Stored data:
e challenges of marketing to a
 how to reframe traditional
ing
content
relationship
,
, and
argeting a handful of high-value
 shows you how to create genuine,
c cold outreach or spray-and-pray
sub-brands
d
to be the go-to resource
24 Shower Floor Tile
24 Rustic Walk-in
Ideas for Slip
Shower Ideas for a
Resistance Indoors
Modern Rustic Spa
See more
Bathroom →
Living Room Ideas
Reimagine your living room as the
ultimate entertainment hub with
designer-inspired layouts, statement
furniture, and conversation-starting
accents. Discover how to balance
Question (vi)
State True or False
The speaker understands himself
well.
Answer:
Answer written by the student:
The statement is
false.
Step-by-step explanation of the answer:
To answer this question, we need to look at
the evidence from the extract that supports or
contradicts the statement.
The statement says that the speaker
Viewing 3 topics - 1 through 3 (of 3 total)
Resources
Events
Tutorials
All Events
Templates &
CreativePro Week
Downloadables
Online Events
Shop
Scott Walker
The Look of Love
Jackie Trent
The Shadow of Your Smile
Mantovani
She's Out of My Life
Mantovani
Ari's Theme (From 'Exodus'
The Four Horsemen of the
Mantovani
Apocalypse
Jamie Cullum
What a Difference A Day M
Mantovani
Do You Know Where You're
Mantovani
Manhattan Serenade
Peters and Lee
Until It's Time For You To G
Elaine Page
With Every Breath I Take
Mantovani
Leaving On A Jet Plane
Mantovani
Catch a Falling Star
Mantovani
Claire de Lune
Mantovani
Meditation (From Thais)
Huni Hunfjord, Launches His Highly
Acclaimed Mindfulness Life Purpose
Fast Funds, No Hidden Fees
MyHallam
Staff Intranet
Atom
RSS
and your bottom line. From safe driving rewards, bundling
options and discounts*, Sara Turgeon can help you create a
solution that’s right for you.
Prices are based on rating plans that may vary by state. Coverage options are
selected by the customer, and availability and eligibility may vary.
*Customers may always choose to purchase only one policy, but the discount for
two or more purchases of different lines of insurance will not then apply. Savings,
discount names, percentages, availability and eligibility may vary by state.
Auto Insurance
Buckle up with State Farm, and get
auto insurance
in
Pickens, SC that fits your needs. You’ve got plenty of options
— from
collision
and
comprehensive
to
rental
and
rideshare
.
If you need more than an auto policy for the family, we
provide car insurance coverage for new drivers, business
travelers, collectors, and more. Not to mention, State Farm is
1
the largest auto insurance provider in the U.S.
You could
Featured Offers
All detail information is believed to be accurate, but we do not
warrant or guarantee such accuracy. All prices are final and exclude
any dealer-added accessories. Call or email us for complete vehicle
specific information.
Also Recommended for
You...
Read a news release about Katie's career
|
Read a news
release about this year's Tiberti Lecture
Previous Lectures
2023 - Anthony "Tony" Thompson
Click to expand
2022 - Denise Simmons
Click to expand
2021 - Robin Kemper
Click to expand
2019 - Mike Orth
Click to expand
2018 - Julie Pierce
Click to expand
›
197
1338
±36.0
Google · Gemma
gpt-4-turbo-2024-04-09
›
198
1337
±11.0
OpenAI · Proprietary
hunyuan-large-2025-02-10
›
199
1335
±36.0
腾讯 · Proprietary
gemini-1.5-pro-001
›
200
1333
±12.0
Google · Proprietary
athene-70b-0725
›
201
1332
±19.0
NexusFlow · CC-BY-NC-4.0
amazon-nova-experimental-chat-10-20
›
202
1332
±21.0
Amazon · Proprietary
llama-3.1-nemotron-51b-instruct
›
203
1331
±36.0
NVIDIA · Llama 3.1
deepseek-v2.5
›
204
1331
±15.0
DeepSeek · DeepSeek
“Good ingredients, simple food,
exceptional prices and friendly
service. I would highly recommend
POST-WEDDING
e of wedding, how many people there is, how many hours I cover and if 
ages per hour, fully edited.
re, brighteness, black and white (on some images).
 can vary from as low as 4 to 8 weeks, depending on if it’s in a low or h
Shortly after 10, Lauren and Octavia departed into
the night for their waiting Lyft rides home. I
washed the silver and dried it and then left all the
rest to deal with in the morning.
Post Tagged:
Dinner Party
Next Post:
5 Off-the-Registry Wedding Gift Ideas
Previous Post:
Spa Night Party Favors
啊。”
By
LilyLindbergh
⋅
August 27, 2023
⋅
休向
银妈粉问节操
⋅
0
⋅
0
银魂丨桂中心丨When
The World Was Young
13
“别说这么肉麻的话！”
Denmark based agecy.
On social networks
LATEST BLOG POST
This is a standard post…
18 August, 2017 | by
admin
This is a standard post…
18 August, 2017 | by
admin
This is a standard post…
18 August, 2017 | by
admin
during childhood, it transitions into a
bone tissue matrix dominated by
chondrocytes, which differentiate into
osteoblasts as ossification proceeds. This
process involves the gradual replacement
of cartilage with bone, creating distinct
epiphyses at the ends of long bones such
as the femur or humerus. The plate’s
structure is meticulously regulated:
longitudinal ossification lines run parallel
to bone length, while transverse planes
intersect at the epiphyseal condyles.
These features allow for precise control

PROBLEM STATEMENT: Reproduce, exactly as they stand in the data above, the lines from the one that holds "designer-inspired layouts, statement" to the one that holds "She's Out of My Life", inclusive.

ANSWER SPACE:
designer-inspired layouts, statement
furniture, and conversation-starting
accents. Discover how to balance
Question (vi)
State True or False
The speaker understands himself
well.
Answer:
Answer written by the student:
The statement is
false.
Step-by-step explanation of the answer:
To answer this question, we need to look at
the evidence from the extract that supports or
contradicts the statement.
The statement says that the speaker
Viewing 3 topics - 1 through 3 (of 3 total)
Resources
Events
Tutorials
All Events
Templates &
CreativePro Week
Downloadables
Online Events
Shop
Scott Walker
The Look of Love
Jackie Trent
The Shadow of Your Smile
Mantovani
She's Out of My Life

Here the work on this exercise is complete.